(Selected excerpt begins)

We were thrilled to host Mary Flanagan's visit to UC Santa Cruz this week. Mary is a leader in games as art, as an artist, creative, thinker, and scholar, as well as a fantastic game designer. For the occasion of her visit the Center for Games and Playable Media co-sponsored a panel discussion along with Brenda Laurel (another great thinker and designer, whose books have been immensely influential in the way we think about interacting with technology and media) and Susan Laxton. Kate O'Riordan moderated.
Mary's interested in investigating the bridge between artwork and design, using digital games and virtual spaces as her experimental ground. How do you move from art practice to design methodology? And what happens to the design process when we insert values we want the design to uphold? She showed a few of her pieces, one that experiments with moving through space; the well-known work Jump which splices together moments of "jump" actions in video games to offer a sort of catalogue or grammar of the game verb. As well, she makes games at her studio Tiltfactor, including a powerful iOS game, POX, about vaccination.
Brenda spoke a bit about her background and early exposure to computers and game design and how they fit into her training and research as a scholar of theatre, drama, and art criticism. She was fascinated by virtual reality and artificial intelligence and how they fit into theories of Aristotelian poetics. Games and virtual characters became, for her, a new way of embodiment and narrative play. These experiments are all part of Brenda's interest in using technology and understanding technology in the context of nature, especially human nature, and using technology as a way to understand nature rather than as something that sits in opposition to it.

(Selected excerpt ends)

» Work instructions: In the post on the panel at UC Santa Cruz, reproduce word for word the part that opens with the words "We were thrilled" and closes with "Kate O'Riordan moderated.".

(Data extracts begins)

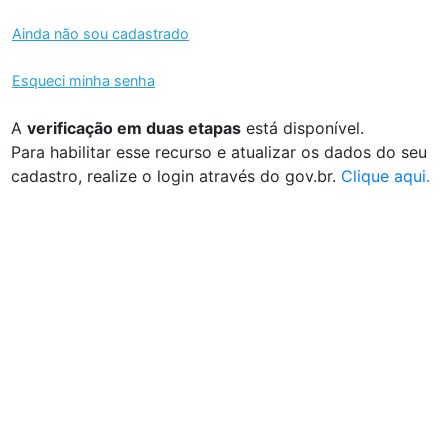
Ainda não sou cadastrado
Esqueci minha senha
A
verificação em duas etapas
está disponível.
Para habilitar esse recurso e atualizar os dados do seu
cadastro, realize o login através do gov.br.
Clique aqui.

(Data extracts ends)

» Response area:
We were thrilled to host Mary Flanagan's visit to UC Santa Cruz this week. Mary is a leader in games as art, as an artist, creative, thinker, and scholar, as well as a fantastic game designer. For the occasion of her visit the Center for Games and Playable Media co-sponsored a panel discussion along with Brenda Laurel (another great thinker and designer, whose books have been immensely influential in the way we think about interacting with technology and media) and Susan Laxton. Kate O'Riordan moderated.